Goal of the exercise:
Return the lines below that carry the word "Silikonski".

:: Input data

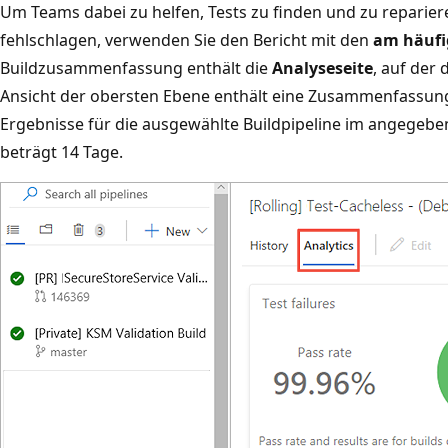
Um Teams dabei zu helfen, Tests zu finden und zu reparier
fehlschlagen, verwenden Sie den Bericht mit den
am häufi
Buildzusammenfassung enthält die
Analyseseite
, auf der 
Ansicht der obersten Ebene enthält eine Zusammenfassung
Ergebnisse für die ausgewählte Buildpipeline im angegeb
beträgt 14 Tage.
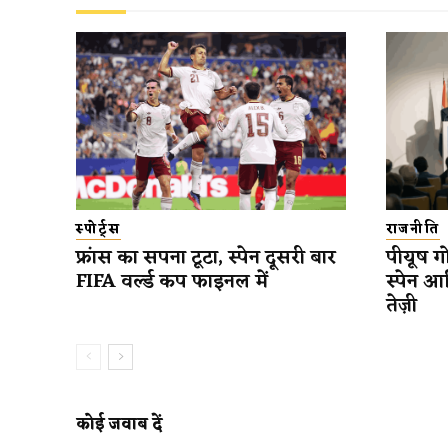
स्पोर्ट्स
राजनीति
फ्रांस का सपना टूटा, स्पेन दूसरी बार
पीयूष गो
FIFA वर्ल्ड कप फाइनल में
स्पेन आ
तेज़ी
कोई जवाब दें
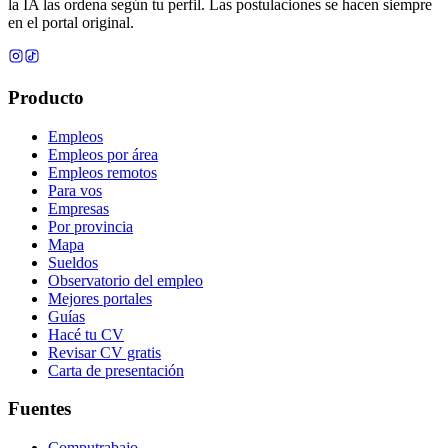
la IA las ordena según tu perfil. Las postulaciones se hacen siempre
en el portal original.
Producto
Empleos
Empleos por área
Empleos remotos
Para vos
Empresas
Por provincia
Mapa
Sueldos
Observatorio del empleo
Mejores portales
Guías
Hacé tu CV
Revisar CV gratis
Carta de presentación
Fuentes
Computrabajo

::::
:: Input data

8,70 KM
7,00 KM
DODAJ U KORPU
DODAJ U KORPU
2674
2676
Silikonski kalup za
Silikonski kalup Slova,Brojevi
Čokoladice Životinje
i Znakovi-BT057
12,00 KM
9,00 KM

::::

Solution to the problem:
Silikonski kalup za
Silikonski kalup Slova,Brojevi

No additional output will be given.